Troisième point, la mastérisation. Les premiers échos qui nous parviennent à son sujet sont mitigés. La commission ne remet en cause ni l’élévation du niveau de qualification ni la suppression de l’année en IUFM. Mais, si nous avons évité l’écueil du pédagogisme, nous n’avons pas encore remporté le défi de la professionnalisation.
La préparation au métier d’enseignant n’est pas encore suffisante. Les maquettes des masters et des concours devraient en tenir davantage compte alors qu’elles se cantonnent encore trop à la vérification de connaissances académiques. Un bagage disciplinaire solide est une bonne chose, mais il ne suffit pas pour motiver, instruire et aussi tenir des enfants. Cette capacité n’est pas innée, elle s’apprend.
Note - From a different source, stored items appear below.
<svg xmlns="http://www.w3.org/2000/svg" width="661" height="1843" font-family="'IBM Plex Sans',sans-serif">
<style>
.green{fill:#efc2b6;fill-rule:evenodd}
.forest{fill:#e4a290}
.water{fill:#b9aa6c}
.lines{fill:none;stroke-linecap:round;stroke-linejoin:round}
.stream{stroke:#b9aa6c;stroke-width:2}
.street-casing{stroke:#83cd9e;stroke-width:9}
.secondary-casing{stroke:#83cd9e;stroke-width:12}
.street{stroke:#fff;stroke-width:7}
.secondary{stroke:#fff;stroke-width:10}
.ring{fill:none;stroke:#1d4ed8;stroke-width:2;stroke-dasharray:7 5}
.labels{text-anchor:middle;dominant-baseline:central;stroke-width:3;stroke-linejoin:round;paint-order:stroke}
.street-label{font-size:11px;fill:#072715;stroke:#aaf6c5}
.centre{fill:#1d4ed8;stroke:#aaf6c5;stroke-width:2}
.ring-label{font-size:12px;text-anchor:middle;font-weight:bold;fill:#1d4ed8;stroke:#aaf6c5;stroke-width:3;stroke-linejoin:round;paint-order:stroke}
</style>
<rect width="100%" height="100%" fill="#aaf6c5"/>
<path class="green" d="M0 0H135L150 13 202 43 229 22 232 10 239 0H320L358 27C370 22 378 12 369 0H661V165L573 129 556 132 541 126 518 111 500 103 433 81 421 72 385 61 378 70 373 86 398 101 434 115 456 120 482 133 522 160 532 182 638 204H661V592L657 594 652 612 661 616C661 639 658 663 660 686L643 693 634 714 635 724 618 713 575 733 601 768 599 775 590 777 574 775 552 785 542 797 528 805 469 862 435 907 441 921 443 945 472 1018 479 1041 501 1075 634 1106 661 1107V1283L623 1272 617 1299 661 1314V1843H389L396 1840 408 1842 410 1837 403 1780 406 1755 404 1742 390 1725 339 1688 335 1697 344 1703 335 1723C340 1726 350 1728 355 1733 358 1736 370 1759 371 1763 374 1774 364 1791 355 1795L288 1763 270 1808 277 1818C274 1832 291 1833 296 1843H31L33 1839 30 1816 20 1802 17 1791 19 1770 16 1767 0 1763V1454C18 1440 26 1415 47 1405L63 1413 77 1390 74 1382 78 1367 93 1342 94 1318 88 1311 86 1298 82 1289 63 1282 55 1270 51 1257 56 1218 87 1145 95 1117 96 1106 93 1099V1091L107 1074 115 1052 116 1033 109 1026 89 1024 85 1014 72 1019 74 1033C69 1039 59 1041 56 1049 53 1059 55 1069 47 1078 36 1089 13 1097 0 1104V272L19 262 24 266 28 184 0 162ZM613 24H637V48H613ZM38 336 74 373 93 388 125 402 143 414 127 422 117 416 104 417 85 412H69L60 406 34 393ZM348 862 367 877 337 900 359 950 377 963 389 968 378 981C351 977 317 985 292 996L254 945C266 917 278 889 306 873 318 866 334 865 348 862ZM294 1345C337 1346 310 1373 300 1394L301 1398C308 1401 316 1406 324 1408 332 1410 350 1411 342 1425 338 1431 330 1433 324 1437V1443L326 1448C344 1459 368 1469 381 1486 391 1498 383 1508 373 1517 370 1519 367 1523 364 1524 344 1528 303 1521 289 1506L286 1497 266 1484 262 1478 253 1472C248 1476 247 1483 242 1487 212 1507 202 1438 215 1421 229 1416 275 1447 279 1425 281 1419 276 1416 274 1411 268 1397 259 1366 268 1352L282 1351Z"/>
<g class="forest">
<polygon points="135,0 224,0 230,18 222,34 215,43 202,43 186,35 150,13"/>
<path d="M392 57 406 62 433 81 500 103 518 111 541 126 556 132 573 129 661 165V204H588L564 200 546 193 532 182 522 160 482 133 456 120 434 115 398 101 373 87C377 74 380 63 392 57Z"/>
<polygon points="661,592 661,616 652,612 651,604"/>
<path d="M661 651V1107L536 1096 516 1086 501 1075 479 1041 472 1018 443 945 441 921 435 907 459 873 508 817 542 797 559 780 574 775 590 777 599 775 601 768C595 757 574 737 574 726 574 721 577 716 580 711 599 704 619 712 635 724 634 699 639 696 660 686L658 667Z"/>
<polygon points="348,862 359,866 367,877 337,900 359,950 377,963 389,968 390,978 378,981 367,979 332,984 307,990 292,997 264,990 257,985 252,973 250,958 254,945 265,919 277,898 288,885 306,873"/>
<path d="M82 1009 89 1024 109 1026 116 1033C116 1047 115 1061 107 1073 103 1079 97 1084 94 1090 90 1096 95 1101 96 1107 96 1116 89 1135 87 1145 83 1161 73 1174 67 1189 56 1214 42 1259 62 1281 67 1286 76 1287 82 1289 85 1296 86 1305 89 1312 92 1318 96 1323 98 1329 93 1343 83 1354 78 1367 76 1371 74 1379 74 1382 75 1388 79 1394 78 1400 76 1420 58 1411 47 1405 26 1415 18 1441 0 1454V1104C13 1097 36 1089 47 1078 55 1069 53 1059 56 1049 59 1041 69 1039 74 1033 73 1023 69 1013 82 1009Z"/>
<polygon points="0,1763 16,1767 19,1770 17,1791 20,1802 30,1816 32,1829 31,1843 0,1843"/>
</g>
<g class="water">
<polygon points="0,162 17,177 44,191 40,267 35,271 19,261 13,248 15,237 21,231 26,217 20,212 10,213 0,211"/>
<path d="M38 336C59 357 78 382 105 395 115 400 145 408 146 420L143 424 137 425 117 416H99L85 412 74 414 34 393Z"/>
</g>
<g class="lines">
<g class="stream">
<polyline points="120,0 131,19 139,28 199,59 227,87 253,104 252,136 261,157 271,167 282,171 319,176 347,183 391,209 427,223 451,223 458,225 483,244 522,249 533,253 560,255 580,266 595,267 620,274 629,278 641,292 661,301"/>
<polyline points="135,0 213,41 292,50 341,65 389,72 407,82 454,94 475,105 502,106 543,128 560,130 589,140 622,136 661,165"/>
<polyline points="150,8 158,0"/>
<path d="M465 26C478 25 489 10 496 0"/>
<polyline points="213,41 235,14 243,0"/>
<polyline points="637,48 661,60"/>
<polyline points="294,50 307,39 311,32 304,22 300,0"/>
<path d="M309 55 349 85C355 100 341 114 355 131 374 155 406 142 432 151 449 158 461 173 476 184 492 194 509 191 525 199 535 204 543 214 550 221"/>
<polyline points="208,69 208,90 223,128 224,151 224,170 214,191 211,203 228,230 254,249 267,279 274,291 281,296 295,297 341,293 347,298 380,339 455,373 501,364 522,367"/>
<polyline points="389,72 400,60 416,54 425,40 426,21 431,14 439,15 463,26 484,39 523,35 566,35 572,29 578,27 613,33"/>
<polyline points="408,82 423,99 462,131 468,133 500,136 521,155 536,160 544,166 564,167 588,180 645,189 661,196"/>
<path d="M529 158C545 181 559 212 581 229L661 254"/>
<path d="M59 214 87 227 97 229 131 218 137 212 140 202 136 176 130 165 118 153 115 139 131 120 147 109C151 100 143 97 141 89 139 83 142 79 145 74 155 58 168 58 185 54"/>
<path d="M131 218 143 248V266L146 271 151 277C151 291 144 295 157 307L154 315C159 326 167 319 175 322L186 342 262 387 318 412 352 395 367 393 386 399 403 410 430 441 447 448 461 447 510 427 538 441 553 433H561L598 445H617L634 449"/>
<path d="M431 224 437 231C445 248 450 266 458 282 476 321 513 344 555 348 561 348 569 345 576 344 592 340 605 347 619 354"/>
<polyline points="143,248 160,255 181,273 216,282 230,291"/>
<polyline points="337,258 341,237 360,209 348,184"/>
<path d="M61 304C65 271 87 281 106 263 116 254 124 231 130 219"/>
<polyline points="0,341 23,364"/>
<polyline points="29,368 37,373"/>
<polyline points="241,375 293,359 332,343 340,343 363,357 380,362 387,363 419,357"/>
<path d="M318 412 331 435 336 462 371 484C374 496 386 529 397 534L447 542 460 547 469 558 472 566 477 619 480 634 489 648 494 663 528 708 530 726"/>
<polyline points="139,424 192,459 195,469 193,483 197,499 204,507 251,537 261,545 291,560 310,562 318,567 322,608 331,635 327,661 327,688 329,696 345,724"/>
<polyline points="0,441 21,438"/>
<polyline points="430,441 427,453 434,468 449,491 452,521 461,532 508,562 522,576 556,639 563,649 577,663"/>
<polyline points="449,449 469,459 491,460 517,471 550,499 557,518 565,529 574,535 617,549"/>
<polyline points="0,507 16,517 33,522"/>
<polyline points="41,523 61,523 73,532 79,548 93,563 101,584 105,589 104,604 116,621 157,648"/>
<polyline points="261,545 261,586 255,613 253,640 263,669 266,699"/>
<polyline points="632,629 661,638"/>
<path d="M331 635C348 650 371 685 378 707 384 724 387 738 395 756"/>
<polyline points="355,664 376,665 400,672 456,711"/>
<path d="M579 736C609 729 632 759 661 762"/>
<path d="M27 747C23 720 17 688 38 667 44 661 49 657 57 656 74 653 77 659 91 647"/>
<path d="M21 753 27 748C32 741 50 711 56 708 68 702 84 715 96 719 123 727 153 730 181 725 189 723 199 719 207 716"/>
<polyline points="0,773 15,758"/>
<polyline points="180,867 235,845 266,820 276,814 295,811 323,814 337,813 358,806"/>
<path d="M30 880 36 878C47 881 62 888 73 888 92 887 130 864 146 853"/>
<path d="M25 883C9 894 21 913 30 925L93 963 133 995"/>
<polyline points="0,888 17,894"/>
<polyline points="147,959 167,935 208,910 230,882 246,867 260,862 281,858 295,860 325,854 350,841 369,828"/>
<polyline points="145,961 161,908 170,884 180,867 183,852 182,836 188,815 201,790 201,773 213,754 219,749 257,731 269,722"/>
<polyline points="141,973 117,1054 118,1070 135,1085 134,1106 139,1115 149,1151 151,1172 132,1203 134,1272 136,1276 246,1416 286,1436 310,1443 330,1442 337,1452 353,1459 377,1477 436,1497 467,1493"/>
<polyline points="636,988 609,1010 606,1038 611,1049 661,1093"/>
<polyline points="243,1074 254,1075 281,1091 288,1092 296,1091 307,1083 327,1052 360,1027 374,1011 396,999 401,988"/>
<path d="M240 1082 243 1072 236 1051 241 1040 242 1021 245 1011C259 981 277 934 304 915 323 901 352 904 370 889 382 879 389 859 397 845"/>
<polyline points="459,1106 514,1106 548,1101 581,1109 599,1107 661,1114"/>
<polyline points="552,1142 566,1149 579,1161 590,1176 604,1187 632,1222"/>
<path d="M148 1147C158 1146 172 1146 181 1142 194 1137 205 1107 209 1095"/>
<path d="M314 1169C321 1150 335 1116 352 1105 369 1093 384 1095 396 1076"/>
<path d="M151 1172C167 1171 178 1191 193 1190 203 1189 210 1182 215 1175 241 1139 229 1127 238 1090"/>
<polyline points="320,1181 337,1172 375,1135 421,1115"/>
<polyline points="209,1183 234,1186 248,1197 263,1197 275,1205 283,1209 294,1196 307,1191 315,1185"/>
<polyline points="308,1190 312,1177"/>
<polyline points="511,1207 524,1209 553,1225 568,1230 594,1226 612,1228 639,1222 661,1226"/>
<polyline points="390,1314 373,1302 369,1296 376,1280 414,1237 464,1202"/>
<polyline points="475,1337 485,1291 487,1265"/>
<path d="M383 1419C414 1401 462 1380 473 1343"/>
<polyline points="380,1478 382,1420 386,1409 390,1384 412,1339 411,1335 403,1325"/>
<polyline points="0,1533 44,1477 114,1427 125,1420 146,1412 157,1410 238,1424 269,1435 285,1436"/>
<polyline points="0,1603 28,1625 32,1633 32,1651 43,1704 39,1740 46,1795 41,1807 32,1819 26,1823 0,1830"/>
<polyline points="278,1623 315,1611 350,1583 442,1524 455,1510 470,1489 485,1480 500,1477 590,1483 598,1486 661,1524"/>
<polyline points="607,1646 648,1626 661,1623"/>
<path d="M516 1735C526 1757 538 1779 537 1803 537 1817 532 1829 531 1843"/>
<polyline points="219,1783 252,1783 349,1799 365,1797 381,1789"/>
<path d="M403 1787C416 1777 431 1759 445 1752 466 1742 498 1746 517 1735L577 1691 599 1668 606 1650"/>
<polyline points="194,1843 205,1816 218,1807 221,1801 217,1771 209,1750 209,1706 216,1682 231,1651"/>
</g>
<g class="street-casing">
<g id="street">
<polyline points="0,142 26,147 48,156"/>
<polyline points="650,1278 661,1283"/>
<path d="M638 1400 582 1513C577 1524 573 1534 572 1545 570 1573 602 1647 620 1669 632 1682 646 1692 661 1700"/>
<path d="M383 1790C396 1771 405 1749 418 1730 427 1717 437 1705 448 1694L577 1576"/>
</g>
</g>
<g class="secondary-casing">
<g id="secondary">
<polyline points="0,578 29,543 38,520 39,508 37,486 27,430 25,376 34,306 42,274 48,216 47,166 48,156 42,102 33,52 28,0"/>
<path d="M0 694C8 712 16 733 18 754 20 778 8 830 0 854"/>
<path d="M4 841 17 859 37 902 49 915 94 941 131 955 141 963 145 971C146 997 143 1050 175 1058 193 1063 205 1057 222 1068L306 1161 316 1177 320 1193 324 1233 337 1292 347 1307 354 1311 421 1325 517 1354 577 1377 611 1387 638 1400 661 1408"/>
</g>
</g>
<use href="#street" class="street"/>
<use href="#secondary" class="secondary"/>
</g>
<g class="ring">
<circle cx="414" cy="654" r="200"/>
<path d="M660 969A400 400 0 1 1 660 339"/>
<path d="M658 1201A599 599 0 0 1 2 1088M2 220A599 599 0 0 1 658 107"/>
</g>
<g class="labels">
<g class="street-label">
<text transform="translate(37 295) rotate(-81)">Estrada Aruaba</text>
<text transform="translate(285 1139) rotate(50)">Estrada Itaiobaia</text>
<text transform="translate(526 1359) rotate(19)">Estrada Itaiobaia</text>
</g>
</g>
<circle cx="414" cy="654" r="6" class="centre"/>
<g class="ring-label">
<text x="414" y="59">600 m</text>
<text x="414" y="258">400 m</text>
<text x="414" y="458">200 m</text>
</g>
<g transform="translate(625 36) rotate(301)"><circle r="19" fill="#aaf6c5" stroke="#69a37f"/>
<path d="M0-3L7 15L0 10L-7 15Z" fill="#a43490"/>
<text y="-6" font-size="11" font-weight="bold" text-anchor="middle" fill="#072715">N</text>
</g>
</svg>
Quatrième point, la situation de la médecine scolaire. Médecins et infirmières scolaires jouent un rôle primordial auprès des élèves, j’en suis convaincu : ils sont les confidents dont la capacité d’écoute permet de prévenir bien des incidents.
Aujourd’hui, le manque de personnel se fait cruellement ressentir, mais les postes ouverts au concours sont loin d’être tous pourvus. L’attractivité de ces professions pose en effet un problème. Après un doctorat en médecine et plusieurs années d’exercice libéral ou hospitalier, les médecins scolaires débutants se voient proposer 1 755 euros de traitement mensuel brut. C’est désormais moins qu’un interne en médecine et, au sein même de l’éducation nationale, les équivalents des médecins du travail pour les personnels reçoivent le double. La commission de la culture a donc déposé un amendement donnant un signe fort en faveur de la médecine scolaire.
Enfin, et ce sera mon dernier point, la commission de la culture, de l’éducation et de la communication s’est étonnée de ne trouver aucun prolongement du plan Écoles numériques rurales dans le projet de loi de finances pour 2011. Ce dispositif a pourtant permis, à la satisfaction générale, de gommer la fracture numérique. Le président de la commission, Jacques Legendre, a donc proposé de prolonger ce mouvement grâce à un amendement qui devrait permettre d’équiper 2 500 communes supplémentaires. C’est un effort modéré en faveur d’un investissement capital pour nos territoires.
Si nous voulons, mes chers collègues, améliorer les performances du système éducatif dans un contexte budgétaire difficile, il ne sert à rien de réfléchir en termes de gestion de grandes masses. Il faut travailler à l’affectation différenciée des moyens selon les besoins des élèves et selon les besoins des territoires, qui souffrent de grandes disparités entre eux.
J’ose affirmer que l’égalité des chances, mission première de l’éducation nationale, aujourd’hui à la peine, passe désormais par l’inégalité de traitement. J’espère que la mission commune d’information que le Sénat vient de constituer sur le système éducatif apportera des éléments de réponse.
En attendant ses conclusions, la commission de la culture, de l’éducation et de la communication a donné un avis favorable sur l’adoption des crédits de la mission « Enseignement scolaire », sous réserve de l’adoption des trois amendements que j’ai évoqués.